*** Data provided

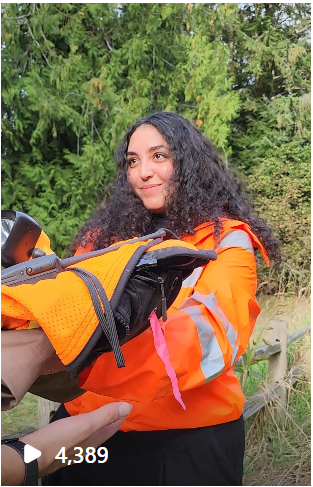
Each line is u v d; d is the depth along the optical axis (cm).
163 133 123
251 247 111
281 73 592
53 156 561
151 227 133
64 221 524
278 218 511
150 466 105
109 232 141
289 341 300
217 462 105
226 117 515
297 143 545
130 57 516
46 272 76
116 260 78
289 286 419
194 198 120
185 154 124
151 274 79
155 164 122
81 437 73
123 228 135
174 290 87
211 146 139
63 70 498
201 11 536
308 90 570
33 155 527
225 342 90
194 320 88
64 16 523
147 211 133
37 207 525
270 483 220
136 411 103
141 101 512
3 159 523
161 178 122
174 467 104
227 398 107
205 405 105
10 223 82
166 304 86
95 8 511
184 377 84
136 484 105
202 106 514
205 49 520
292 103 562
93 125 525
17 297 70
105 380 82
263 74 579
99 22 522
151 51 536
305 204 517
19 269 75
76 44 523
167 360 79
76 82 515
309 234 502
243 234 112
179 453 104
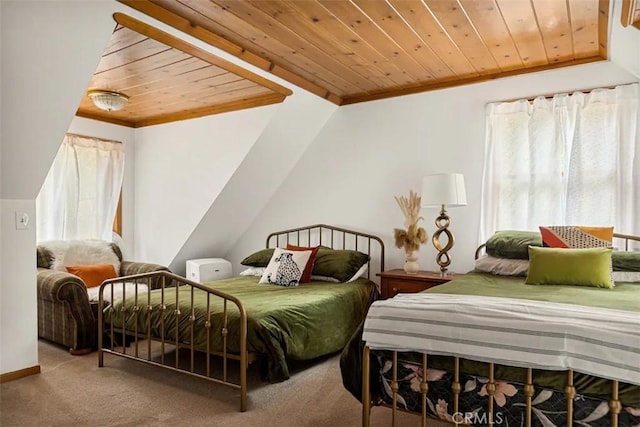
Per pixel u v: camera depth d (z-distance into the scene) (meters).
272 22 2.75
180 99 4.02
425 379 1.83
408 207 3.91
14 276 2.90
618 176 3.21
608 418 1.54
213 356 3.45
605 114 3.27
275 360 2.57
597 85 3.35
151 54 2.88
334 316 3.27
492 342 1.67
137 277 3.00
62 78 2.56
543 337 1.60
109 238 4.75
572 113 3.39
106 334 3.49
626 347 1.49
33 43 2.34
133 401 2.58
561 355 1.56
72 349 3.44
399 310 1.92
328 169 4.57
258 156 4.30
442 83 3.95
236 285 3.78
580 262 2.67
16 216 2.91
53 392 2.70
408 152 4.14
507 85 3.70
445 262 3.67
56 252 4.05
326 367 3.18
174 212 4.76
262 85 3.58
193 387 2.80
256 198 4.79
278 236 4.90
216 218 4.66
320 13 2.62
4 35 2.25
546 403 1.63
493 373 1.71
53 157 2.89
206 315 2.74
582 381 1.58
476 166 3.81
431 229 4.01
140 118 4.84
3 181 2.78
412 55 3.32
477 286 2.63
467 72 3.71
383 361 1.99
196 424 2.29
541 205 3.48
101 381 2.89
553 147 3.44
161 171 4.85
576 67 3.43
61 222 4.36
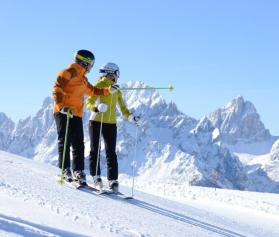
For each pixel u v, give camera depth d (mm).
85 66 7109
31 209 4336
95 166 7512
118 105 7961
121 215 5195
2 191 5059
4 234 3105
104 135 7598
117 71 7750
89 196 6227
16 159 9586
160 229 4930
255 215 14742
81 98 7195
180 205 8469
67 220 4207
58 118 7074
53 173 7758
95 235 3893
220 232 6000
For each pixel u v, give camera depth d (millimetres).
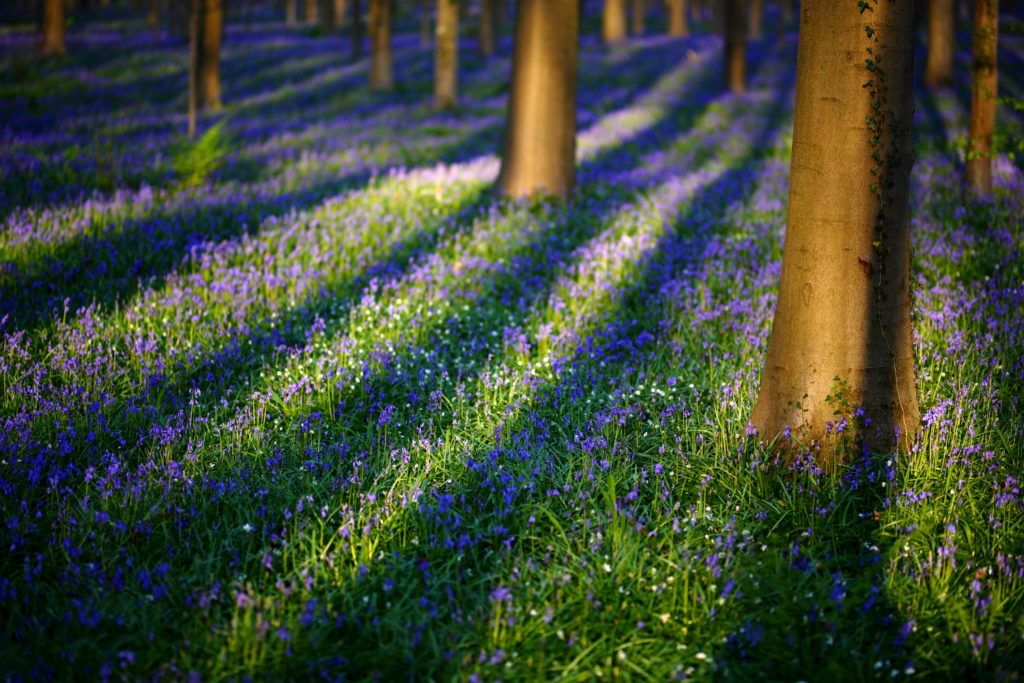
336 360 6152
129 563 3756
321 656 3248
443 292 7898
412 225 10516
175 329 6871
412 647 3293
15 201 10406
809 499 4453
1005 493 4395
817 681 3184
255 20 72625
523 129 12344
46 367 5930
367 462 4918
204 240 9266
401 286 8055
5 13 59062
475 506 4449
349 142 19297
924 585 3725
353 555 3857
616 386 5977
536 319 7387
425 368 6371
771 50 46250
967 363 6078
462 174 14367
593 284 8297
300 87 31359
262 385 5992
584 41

******

What is needed is an exact copy of the lines above, from the one holding "Per pixel u" down to the one holding "349 142 19297", with those two included and the pictures left out.

Task answer:
Per pixel u v: camera depth d (z-distance into the scene) (meters).
272 22 2.75
180 99 4.02
425 379 1.83
408 207 3.91
14 276 2.90
618 176 3.21
608 418 1.54
213 356 3.45
605 114 3.27
275 360 2.57
597 85 3.35
151 54 2.88
334 316 3.27
492 342 1.67
137 277 3.00
62 78 2.56
543 337 1.60
109 238 4.75
572 113 3.39
106 334 3.49
626 347 1.49
33 43 2.34
133 401 2.58
561 355 1.56
72 349 3.44
399 310 1.92
328 169 4.57
258 156 4.30
442 83 3.95
236 285 3.78
580 262 2.67
16 216 2.91
53 392 2.70
408 152 4.14
507 85 3.70
445 262 3.67
56 252 4.05
326 367 3.18
174 212 4.76
262 85 3.58
193 387 2.80
256 198 4.79
278 236 4.90
216 218 4.66
320 13 2.62
4 35 2.25
546 403 1.63
493 373 1.71
53 157 2.89
206 315 2.74
582 381 1.58
476 166 3.81
431 229 4.01
140 118 4.84
3 181 2.78
412 55 3.32
477 286 2.63
467 72 3.71
383 361 1.99
196 424 2.29
541 205 3.48
101 381 2.89
553 147 3.44
161 171 4.85
576 67 3.43
61 222 4.36
For each pixel u v, give camera depth d (mm).
85 66 7109
31 209 4336
95 166 7512
118 105 7961
121 215 5195
2 191 5059
4 234 3105
104 135 7598
117 71 7750
89 196 6227
16 159 9586
160 229 4930
255 215 14742
81 98 7195
180 205 8469
67 220 4207
58 118 7074
53 173 7758
95 235 3893
220 232 6000
For each pixel u v, give camera depth d (millimetres).
336 360 6152
129 563 3756
321 656 3248
443 292 7898
412 225 10516
175 329 6871
412 647 3293
15 201 10406
809 499 4453
1005 493 4395
817 681 3184
255 20 72625
523 129 12344
46 367 5930
367 462 4918
204 240 9266
401 286 8055
5 13 59062
475 506 4449
349 142 19297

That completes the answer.